Le torchon brûle entre l’État et le leader mondial de la sidérurgie.  (Photo: Charles Caratini / archives)

Le torchon brûle entre l’État et le leader mondial de la sidérurgie.  (Photo: Charles Caratini / archives)

La ministre de l’Environnement indique ce jeudi qu’ArcelorMittal a déposé un recours devant le tribunal administratif pour s’opposer à la demande de l’État luxembourgeois. Celui-ci lui enjoignait en juin 2013 de restituer 80.922 quotas d’émission de CO2.

Carole Dieschbourg (Déi Gréng) répondait en effet au député ADR Roy Reding qui avait interrogé la ministre le 15 janvier sur les suites données par le sidérurgiste à ladite demande de restitution alors que la presse rapportait que le groupe avait empoché quelque 800 millions d’euros grâce à la «liquidation» des quotas en excès.

Le gouvernement ne lâche pas le morceau. «Il reste», dit la jeune ministre (36 ans), «convaincu que, suite à la cessation totale de l’activité sur le site de Schifflange en 2011 et sa non-reprise en 2012, et en vertu des dispositions de la loi modifiée du 23 décembre 2004 établissant un système d’échange de quotas d’émission de gaz à effet de serre, la restitution des quotas d’émission de gaz à effet de serre alloués pour 2012 s’impose».

Continuité CSV-Déi Gréng

Elle confirme ainsi la position de son prédécesseur chrétien social au ministère de tutelle (Développement durable à l’époque), Claude Wiseler. L’intéressé avait en juin 2013 répondu au député vert Camille Gira (dorénavant secrétaire d’État au développement durable).

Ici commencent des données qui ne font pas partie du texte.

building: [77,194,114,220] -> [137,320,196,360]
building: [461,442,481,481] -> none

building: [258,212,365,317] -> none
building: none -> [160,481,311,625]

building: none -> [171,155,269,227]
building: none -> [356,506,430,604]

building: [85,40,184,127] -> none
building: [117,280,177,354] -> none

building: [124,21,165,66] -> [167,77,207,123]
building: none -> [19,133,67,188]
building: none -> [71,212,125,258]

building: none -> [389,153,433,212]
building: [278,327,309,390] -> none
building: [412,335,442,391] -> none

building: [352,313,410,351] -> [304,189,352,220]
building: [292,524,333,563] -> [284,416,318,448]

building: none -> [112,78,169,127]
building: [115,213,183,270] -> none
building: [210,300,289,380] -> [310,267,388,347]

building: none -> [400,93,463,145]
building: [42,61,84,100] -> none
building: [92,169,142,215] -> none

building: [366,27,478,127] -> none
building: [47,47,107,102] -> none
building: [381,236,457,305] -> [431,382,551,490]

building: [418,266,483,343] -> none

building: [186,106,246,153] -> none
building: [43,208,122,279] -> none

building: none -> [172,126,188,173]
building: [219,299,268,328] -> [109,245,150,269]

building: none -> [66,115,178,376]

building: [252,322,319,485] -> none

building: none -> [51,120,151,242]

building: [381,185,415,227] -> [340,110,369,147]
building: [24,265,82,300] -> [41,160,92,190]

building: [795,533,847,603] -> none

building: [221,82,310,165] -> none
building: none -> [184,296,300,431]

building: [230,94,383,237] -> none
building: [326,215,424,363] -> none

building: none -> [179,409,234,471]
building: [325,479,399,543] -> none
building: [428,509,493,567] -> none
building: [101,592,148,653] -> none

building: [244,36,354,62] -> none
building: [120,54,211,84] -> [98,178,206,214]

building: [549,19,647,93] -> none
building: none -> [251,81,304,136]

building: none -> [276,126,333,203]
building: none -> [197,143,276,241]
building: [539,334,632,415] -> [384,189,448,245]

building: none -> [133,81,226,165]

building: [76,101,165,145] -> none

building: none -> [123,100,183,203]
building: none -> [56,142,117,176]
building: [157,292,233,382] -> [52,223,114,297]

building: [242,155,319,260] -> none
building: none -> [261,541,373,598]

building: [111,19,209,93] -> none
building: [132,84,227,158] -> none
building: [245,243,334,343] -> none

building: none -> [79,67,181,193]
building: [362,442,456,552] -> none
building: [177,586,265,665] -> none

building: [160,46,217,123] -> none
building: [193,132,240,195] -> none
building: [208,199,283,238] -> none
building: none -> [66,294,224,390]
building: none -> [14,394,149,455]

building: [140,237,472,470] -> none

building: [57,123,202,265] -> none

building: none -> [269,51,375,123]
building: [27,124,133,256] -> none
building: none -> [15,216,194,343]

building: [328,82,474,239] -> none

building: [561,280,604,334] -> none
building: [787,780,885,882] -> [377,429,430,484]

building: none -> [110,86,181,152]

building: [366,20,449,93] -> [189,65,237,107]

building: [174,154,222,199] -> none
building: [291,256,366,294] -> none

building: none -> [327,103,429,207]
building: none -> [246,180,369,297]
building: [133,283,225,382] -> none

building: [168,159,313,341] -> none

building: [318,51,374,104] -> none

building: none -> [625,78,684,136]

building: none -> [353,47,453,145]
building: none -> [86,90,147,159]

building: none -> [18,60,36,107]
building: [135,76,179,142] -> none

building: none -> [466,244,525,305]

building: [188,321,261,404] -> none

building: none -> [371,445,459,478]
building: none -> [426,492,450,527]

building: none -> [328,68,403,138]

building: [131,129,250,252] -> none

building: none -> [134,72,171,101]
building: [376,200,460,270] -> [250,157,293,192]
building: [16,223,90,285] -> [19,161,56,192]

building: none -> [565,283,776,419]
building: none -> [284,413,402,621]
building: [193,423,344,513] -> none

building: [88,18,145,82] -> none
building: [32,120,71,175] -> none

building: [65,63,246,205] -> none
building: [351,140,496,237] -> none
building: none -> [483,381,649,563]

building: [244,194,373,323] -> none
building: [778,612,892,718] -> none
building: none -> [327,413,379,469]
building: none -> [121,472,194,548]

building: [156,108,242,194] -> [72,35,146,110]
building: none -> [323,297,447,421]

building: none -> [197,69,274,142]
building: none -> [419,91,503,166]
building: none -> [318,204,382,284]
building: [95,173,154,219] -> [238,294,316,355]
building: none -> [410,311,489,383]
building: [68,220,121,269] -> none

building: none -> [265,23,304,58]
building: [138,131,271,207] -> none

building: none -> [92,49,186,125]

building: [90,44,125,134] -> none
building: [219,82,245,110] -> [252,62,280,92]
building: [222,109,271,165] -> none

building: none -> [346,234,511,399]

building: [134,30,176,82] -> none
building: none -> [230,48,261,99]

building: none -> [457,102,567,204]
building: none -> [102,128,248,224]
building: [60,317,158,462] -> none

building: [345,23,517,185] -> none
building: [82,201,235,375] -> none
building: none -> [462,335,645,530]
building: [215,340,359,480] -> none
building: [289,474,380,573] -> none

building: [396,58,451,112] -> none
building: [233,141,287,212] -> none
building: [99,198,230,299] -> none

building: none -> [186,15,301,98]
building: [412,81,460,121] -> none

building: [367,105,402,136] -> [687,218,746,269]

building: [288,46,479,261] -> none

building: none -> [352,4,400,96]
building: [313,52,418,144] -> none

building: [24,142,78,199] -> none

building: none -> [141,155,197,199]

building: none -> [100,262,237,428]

Pour la période 2008-2012, la Commission européenne a fait le décompte des émissions des entreprises régies par le système d'échange de quotas. «Les émissions réelles d'ArcelorMittal à Schifflange/Rodange en 2012 ne se chiffrent qu'à 151 tonnes de CO2, ce qui s'explique par la diminution de la production du train à fil de Schifflange», soulignait alors le député vert. «Or, ArcelorMittal avait gratuitement reçu de l'État des quotas d'émission à hauteur de 81.073 tonnes de CO2 pour le site en question. Sur le marché international des émissions de gaz à effet de serre, ce surplus représente un gain d'une certaine valeur pour ArcelorMittal!»

La boucle est bouclée. Tout le monde semble d’accord au sein de la classe politique. Ce n’est pas le cas d’ArcelorMittal, qui conteste aujourd’hui. Le sidérurgiste répond ainsi que les droits d’émission octroyés par les États en 2007 pour la période 2008-2012 et non utilisés pour des raisons conjoncturelles, seront d’utilité entre 2013 et 2020, du fait justement d’un manque anticipé de droits d’émission.

Défense d’ArcelorMittal

Le groupe basé au Luxembourg reproche aussi une mauvaise interprétation de la base de données de la Commission européenne précédemment évoquée. Selon ArcelorMittal, le chiffre de 165 millions de tonnes de surplus ne prend pas en compte «nombreux transferts obligatoires de crédits CO2 vers des tierces parties».

ArcelorMittal prodigue enfin un dernier argument: «La société paie déjà le prix fort pour ce surplus. Il est le symptôme de l’impact de la crise financière sur ses opérations européennes. ArcelorMittal a pour vocation de produire de l’acier, pas d’arrêter ses unités de production pour accumuler des droits d’émission de CO2. Était-ce donc du culot, de l’intox ou tout simplement de la bonne foi? Michel Wurth, le membre luxembourgeois de la direction globale du groupe, s’est plaint ce mardi du système de droits d’émissions européens. Le débat est donc loin d’être clos.